### What to produce
Extract the text of every entry below exactly; leave images out.

START Provided data

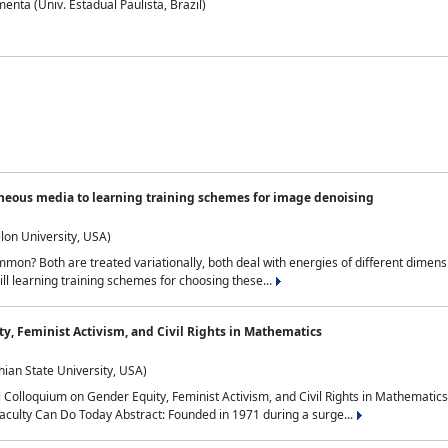
nta (Univ. Estadual Paulista, Brazil)
neous media to learning training schemes for image denoising
lon University, USA)
on? Both are treated variationally, both deal with energies of different dimensi
ll learning training schemes for choosing these...
y, Feminist Activism, and Civil Rights in Mathematics
ian State University, USA)
al Colloquium on Gender Equity, Feminist Activism, and Civil Rights in Mathemat
aculty Can Do Today Abstract: Founded in 1971 during a surge...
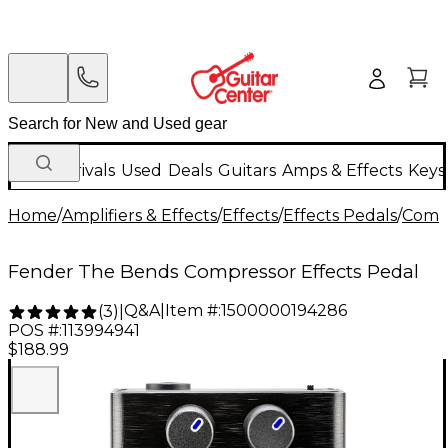
New Arrivals
Used
Deals
Guitars
Amps & Effects
Keys
Home
/
Amplifiers & Effects
/
Effects
/
Effects Pedals
/
Compr
Fender The Bends Compressor Effects Pedal
Q&A
|
Item #:
1500000194286
(
3
)
|
POS #:
113994941
$188.99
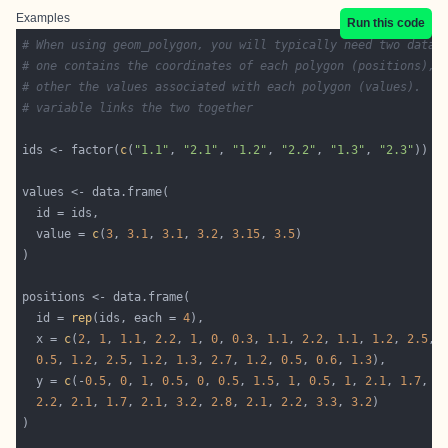
Examples
Run this code
# When using geom_polygon, you will typically need two data 
# one contains the coordinates of each polygon (positions), 
# other the values associated with each polygon (values).  A
# variable links the two together
ids <- factor(
c
(
"1.1"
, 
"2.1"
, 
"1.2"
, 
"2.2"
, 
"1.3"
, 
"2.3"
  value = 
c
(
3
, 
3.1
, 
3.1
, 
3.2
, 
3.15
, 
3.5
  id = 
rep
(ids, each = 
4
  x = 
c
(
2
, 
1
, 
1.1
, 
2.2
, 
1
, 
0
, 
0.3
, 
1.1
, 
2.2
, 
1.1
, 
1.2
, 
2.5
, 
0.5
, 
1.2
, 
2.5
, 
1.2
, 
1.3
, 
2.7
, 
1.2
, 
0.5
, 
0.6
, 
1.3
  y = 
c
(-
0.5
, 
0
, 
1
, 
0.5
, 
0
, 
0.5
, 
1.5
, 
1
, 
0.5
, 
1
, 
2.1
, 
1.7
, 
1
2.2
, 
2.1
, 
1.7
, 
2.1
, 
3.2
, 
2.8
, 
2.1
, 
2.2
, 
3.3
, 
3.2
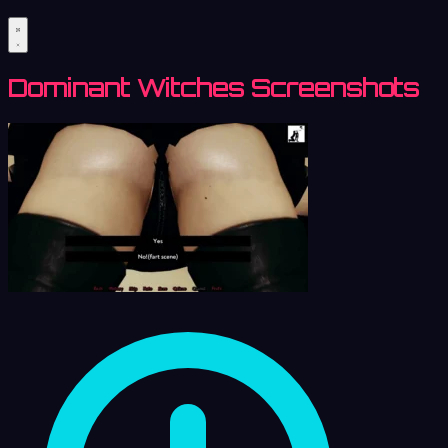
Dominant Witches Screenshots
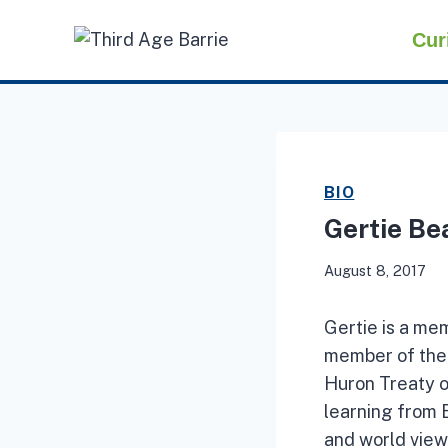
Skip
Cur
to
content
BIO
Gertie Be
August 8, 2017
Gertie is a me
member of the 
Huron Treaty of
learning from 
and world view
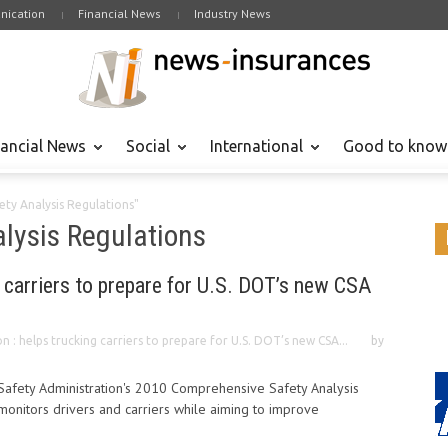
ication
Financial News
Industry News
nancial News
Social
International
Good to know
ty Analysis Regulations"
lysis Regulations
g carriers to prepare for U.S. DOT’s new CSA
n : helps trucking carriers to prepare for U.S. DOT’s new CSA...
by
Safety Administration's 2010 Comprehensive Safety Analysis
 monitors drivers and carriers while aiming to improve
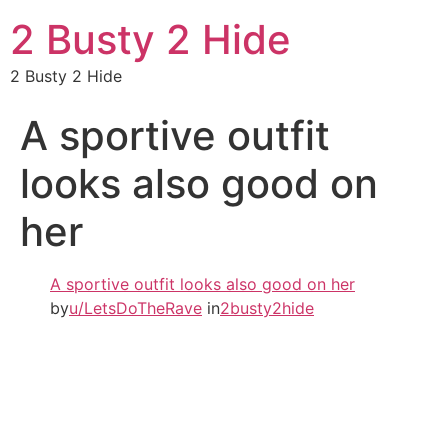
2 Busty 2 Hide
2 Busty 2 Hide
A sportive outfit
looks also good on
her
A sportive outfit looks also good on her
by
u/LetsDoTheRave
in
2busty2hide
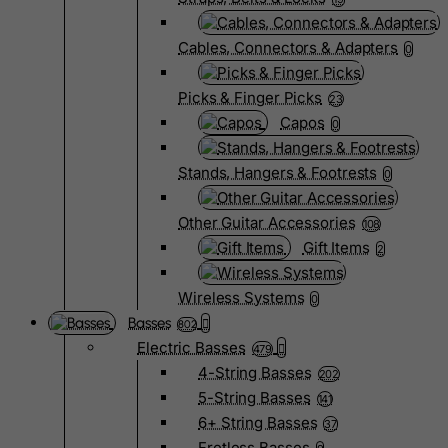
Cables, Connectors & Adapters
0
Picks & Finger Picks
23
Capos
0
Stands, Hangers & Footrests
0
Other Guitar Accessories
108
Gift Items
2
Wireless Systems
0
Basses
802
Electric Basses
479
4-String Basses
202
5-String Basses
141
6+ String Basses
37
Fretless Basses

END Provided data

### Solution to this exercise
nta (Univ. Estadual Paulista, Brazil)
neous media to learning training schemes for image denoising
lon University, USA)
on? Both are treated variationally, both deal with energies of different dimensi
ll learning training schemes for choosing these...
y, Feminist Activism, and Civil Rights in Mathematics
ian State University, USA)
al Colloquium on Gender Equity, Feminist Activism, and Civil Rights in Mathemat
aculty Can Do Today Abstract: Founded in 1971 during a surge...
New Arrivals
Used
Deals
Guitars
Amps & Effects
Keys
Home
/
Amplifiers & Effects
/
Effects
/
Effects Pedals
/
Compr
Fender The Bends Compressor Effects Pedal
Q&A
|
Item #:
1500000194286
(
3
)
|
POS #:
113994941
$188.99
Examples
Run this code
# When using geom_polygon, you will typically need two data 
# one contains the coordinates of each polygon (positions), 
# other the values associated with each polygon (values).  A
# variable links the two together
ids <- factor(
c
(
"1.1"
, 
"2.1"
, 
"1.2"
, 
"2.2"
, 
"1.3"
, 
"2.3"
  value = 
c
(
3
, 
3.1
, 
3.1
, 
3.2
, 
3.15
, 
3.5
  id = 
rep
(ids, each = 
4
  x = 
c
(
2
, 
1
, 
1.1
, 
2.2
, 
1
, 
0
, 
0.3
, 
1.1
, 
2.2
, 
1.1
, 
1.2
, 
2.5
, 
0.5
, 
1.2
, 
2.5
, 
1.2
, 
1.3
, 
2.7
, 
1.2
, 
0.5
, 
0.6
, 
1.3
  y = 
c
(-
0.5
, 
0
, 
1
, 
0.5
, 
0
, 
0.5
, 
1.5
, 
1
, 
0.5
, 
1
, 
2.1
, 
1.7
, 
1
2.2
, 
2.1
, 
1.7
, 
2.1
, 
3.2
, 
2.8
, 
2.1
, 
2.2
, 
3.3
, 
3.2
Dominant Witches Screenshots
Skip
Cur
to
content
BIO
Gertie Be
August 8, 2017
Gertie is a me
member of the 
Huron Treaty of
learning from 
and world view
ication
Financial News
Industry News
nancial News
Social
International
Good to know
ty Analysis Regulations"
lysis Regulations
g carriers to prepare for U.S. DOT’s new CSA
n : helps trucking carriers to prepare for U.S. DOT’s new CSA...
by
Safety Administration's 2010 Comprehensive Safety Analysis
 monitors drivers and carriers while aiming to improve
2 Busty 2 Hide
2 Busty 2 Hide
A sportive outfit
looks also good on
her
A sportive outfit looks also good on her
by
u/LetsDoTheRave
in
2busty2hide
Cables, Connectors & Adapters
0
Picks & Finger Picks
23
Capos
0
Stands, Hangers & Footrests
0
Other Guitar Accessories
108
Gift Items
2
Wireless Systems
0
Basses
802
Electric Basses
479
4-String Basses
202
5-String Basses
141
6+ String Basses
37
Fretless Basses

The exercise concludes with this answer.